Furthermore, western cultures have a relatively higher prevalence rate of all nomophobia symptoms compared to non-western cultures, with a rate of 95.30% (94.04%; 96.56%) vs. 93.38% (92.44%; 94.32%), p = 0.02 [10]. Therefore, it is essential to address the impact of nomophobia on the training and performance of healthcare professionals to ensure the safety and well-being of patients, and thus, one of the reasons why we write this article. Nomophobia, in accordance with its side effects and its prevalence must be regarded as a threat, especially for our younger generation of healthcare professionals as majority of the studies point towards its dominating prevalence in Medical Universities.

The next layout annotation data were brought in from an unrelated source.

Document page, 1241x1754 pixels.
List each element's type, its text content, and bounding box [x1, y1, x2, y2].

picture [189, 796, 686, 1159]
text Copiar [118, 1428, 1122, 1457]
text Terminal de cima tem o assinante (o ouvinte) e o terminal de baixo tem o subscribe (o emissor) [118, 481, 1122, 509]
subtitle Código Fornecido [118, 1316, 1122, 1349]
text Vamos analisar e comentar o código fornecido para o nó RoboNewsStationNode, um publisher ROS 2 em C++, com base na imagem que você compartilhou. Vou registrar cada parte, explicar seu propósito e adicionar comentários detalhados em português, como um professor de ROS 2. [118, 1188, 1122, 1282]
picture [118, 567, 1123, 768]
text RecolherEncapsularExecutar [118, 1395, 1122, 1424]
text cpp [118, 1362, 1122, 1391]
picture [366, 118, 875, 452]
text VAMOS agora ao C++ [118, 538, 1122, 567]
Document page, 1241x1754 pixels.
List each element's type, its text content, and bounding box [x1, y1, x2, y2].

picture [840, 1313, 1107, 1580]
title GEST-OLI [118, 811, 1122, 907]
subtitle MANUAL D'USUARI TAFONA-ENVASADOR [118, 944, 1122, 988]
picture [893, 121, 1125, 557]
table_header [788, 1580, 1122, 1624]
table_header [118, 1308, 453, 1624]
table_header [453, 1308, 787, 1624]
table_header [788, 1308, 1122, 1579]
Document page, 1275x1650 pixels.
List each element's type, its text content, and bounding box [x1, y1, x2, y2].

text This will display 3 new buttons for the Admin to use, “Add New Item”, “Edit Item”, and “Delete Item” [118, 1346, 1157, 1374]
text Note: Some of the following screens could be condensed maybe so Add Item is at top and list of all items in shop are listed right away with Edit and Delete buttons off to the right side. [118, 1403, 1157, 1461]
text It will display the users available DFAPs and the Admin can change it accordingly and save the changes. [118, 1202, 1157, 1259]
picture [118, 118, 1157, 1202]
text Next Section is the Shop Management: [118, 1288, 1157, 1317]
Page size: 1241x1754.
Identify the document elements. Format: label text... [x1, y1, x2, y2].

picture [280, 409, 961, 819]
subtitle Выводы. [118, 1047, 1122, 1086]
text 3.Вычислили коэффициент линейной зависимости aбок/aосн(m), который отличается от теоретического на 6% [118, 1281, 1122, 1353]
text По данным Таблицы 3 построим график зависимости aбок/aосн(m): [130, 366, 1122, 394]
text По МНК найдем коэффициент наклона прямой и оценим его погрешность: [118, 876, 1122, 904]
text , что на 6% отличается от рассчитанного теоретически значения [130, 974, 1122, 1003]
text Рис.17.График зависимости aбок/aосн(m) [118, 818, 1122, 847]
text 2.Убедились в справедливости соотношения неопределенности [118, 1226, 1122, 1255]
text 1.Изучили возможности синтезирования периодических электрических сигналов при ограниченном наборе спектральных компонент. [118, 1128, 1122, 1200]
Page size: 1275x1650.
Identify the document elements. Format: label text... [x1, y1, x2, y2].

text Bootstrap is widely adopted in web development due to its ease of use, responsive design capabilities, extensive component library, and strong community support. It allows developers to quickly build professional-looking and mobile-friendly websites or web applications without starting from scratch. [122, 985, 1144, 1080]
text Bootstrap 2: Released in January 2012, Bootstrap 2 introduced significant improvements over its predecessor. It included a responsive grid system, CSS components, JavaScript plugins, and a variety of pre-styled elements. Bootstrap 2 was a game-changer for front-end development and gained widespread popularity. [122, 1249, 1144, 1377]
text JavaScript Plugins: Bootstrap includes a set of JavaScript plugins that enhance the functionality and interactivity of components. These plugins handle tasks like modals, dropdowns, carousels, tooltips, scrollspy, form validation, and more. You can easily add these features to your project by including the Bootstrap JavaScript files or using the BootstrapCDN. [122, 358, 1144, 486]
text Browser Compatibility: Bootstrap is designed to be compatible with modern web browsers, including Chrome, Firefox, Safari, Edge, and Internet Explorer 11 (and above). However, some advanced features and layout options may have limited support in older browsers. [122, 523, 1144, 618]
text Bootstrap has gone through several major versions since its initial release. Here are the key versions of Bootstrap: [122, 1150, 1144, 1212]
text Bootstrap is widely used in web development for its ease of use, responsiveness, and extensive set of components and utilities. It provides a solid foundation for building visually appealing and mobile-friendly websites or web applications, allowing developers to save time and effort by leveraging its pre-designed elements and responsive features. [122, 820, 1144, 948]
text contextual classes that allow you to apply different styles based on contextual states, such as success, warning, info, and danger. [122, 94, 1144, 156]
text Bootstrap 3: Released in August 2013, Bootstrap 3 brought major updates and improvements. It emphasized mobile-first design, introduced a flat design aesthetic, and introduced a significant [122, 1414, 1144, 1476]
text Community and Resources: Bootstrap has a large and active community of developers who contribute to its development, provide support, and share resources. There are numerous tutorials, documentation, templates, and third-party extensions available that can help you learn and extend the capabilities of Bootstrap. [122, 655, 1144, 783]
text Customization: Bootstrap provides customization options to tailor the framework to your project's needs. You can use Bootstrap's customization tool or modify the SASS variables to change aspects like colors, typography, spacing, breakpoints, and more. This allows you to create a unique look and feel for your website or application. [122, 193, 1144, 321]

Moreover, further intensification of condition was due to Corona outbreak, and the isolation, which followed, drove the world towards increased virtual operation and communication, consequently increasing screen time. To mitigate the adversities of nomophobia, we must focus on reverting to human interactions, and one to one communication. Limiting screen time and dependence on technology, instead on banning it, would enable us to suppress nomophobia, without hindering our technological development. Moreover, the dependence of healthcare system on technology should be reduced as well, inputting more human elements into the system. In terms of a curative, cognitive-behavior therapies have observed to be fruitful with ‘Tranylcypromine’ and ‘Clonazepam’ drugs relieving the symptoms of nomophobia [11].